Thursday, June 4, 2009

Always dress for the weather: inside and out!

Have you ever experienced radioactive iodine ablation doing a number on your insides so that you have no thyroid tissue all left inside? Well, until twenty-five hours ago: I would have agreed with you and said 'No!' As prepared as anyone thinks they'll be when tragedy strikes, they're not. And when you think that you might know how something might feel the day after and the day after that, let's be honest here: your guess is as good as mine.

After ingesting two capsules of radioactive iodine-- which didn't occur to me as strange until the technician pointed it out to his attending student-- I didn't think I had anything to worry about. I had already asked the doctor about when I should start chewing gum and sucking on candies to keep my mouth from getting super dry only to be delighted with hearing that could start in two-hours time.

This morning, I rushed my way to the hospital and I had to make a detour visit to the Nuclear Medicine Dept. to pick up a requisition form for a stat Pregnancy Test. This would be the kind of question I'm asked all too regularly now. For example, every time they want to xray me or CT scan me or give me any level of radioactive isotope to see if the cancer has spread? Good nows, BTW: it hasn't.

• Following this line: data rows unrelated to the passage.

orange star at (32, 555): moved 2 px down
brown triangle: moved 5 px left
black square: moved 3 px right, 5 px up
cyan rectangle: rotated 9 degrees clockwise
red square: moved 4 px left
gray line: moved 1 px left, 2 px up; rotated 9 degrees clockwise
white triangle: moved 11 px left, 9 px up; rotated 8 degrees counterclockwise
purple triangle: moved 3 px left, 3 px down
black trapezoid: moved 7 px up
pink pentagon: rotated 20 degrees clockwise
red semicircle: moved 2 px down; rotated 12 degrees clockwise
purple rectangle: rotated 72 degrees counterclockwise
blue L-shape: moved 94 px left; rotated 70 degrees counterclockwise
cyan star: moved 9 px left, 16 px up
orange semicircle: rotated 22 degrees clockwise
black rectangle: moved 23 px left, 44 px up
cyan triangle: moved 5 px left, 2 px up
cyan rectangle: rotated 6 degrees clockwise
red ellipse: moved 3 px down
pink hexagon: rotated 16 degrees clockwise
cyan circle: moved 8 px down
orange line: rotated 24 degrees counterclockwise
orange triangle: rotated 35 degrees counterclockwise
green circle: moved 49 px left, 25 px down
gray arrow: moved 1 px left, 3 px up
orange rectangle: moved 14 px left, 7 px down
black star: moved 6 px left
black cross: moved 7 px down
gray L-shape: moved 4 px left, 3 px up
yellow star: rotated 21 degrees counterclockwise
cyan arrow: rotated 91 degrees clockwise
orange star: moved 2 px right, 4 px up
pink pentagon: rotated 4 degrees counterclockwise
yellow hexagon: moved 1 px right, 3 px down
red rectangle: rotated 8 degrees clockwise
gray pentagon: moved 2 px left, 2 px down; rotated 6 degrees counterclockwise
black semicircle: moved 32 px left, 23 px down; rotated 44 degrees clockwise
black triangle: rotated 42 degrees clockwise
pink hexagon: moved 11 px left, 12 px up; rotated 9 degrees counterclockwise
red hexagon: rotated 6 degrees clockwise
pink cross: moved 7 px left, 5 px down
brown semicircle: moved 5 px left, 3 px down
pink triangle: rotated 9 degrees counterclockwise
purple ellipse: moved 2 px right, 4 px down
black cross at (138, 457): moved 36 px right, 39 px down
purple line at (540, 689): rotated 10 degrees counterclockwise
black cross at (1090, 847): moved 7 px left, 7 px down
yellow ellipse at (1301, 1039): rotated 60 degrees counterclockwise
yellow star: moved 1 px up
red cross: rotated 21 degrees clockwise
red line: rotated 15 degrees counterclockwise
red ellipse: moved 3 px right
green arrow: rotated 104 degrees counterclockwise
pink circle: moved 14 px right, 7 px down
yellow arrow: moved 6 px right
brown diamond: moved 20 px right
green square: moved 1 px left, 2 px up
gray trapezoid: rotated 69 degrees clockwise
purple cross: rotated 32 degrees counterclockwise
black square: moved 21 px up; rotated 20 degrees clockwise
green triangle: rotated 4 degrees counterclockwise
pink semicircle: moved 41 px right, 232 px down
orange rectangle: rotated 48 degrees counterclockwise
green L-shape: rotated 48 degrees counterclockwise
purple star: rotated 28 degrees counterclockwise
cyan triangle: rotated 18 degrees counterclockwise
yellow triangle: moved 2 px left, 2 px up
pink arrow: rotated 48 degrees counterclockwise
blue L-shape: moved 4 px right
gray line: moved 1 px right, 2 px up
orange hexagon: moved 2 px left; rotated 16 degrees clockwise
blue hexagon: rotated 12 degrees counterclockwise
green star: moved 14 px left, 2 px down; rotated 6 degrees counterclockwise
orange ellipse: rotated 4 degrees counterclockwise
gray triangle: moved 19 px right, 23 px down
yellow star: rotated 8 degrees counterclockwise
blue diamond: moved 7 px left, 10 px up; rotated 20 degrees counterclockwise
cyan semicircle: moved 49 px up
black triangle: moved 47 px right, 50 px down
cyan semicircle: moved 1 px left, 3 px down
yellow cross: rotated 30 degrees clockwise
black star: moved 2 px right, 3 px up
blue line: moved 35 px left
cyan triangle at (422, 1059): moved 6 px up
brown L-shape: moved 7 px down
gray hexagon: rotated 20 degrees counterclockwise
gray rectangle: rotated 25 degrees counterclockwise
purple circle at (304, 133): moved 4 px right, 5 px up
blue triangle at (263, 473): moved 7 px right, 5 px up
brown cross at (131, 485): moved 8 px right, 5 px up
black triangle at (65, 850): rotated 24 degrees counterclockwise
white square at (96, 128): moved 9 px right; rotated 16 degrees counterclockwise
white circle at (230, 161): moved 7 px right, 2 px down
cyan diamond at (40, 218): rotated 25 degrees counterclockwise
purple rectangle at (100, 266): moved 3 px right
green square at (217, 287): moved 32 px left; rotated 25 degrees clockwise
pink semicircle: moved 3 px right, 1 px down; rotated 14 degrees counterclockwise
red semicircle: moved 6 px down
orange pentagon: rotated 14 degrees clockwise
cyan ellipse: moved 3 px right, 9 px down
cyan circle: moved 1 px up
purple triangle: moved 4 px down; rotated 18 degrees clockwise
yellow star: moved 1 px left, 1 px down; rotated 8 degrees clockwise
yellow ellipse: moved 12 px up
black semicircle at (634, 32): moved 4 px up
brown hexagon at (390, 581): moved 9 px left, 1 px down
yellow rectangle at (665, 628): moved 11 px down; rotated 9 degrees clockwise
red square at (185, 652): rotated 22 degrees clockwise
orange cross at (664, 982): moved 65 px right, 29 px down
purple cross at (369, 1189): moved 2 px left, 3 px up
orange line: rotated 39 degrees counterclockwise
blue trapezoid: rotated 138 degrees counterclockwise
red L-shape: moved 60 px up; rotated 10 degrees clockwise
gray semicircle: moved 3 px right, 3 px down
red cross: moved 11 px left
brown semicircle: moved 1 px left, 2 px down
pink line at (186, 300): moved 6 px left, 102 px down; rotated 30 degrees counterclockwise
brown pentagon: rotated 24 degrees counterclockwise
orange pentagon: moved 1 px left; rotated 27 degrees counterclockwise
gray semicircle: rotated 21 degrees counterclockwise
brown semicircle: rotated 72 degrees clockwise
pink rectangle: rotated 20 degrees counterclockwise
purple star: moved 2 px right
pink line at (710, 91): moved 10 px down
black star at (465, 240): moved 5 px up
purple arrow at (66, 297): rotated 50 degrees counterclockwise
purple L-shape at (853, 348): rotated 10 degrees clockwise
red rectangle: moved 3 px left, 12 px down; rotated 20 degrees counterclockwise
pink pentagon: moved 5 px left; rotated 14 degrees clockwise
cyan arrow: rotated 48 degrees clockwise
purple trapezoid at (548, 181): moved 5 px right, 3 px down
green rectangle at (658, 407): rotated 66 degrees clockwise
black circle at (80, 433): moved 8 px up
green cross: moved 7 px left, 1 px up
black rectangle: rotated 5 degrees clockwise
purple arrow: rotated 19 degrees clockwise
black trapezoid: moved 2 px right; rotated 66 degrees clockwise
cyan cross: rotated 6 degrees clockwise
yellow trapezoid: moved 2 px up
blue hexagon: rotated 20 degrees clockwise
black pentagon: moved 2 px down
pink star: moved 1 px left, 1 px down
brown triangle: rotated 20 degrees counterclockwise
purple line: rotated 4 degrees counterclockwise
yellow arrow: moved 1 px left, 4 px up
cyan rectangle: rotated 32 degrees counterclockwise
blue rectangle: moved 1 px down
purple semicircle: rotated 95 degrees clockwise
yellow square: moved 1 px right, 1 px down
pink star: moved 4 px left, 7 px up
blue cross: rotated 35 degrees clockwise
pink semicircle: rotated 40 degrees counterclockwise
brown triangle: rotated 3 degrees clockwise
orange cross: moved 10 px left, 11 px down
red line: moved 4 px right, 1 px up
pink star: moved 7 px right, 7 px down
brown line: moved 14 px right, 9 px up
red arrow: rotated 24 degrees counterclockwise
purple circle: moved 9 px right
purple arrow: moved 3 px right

Had a nice little social moment with the dude at the blood lab yesterday. Was that same smiling face I made chuckle over a month ago when I had my first visit with the oncologist up here in Ottawa. That was my first conversation I had with anyone as to the sexiness of hospital vampires versus the standard local hospital or walk-in clinic variety of brute with a thick pointy syringe-type needle that can swallow innocent little children whole. Sexy vampires feel like the tiniest of pin pricks and then the crimson trickles slowly but gracefully down a curvaceous and alluring tube. Upon reaching the threshold, it falls into a slender welcoming mother like vessel with such ease. I often times find myself getting lost within the waves of colour only to get interrupted by the all too famous denoument: "Press here." So I held the small gauze pad to the entry wound without any sense of panic or urgency. I was truly just relieved to have this part out of the way.

Feeling a little faint, my father and I rushed off to pick up a pair of hinged antique doors that my mother had been using as a display piece at her store downtown. I spoiled myself, buying two containers of organic blueberries and eating all the low-iodine goodness I could get into my body in an effort to make up for the fact that I had not eaten a proper low-iodine meal before coming to the inevitable. I'm borrowing my Mom's electric tea-kettle and the microwave will be coming home later so I can set up for life in one corner of the house while my sister, mother, and our three cats are as far away from me as possible. (That's what we're using the pair of hinged doors for: making a barrier so the cats can't come near me til it's safe for everyone.) Rushed back to the Nuclear Medicine Clinic... Found out I wasn't pregnant... and then I quickly but surely got some radio-activity happening inside me-- medically supervised, of course!

Flash forward to my present radioactive self... The iodine must be doing something-- radioactively speaking-- I mean: I am colder than I have ever felt in June: Honest! This morning, I felt like I had a swollen neck-- without any glands visibly remaining-- and I feel encouraged. So, I'm happy to report that I am not feeling comfortable anymore without an effort and even then I don't feel all that warm or energized at all.

I am exhausted and glad that I have to wear a touque and mittens to sleep in because it was getting really silly when I found myself trying to make due without a thyroid and looking at it like it was inconvenient and I would just have to bear down and take it like a... woman? I am super-thang and I will not make myself uncomftable in the face of circumstances that claim to be beyond my control... Nobody can see how silly I look anyway? I'm in solitary confinement for goodness-sake-- self-imposed!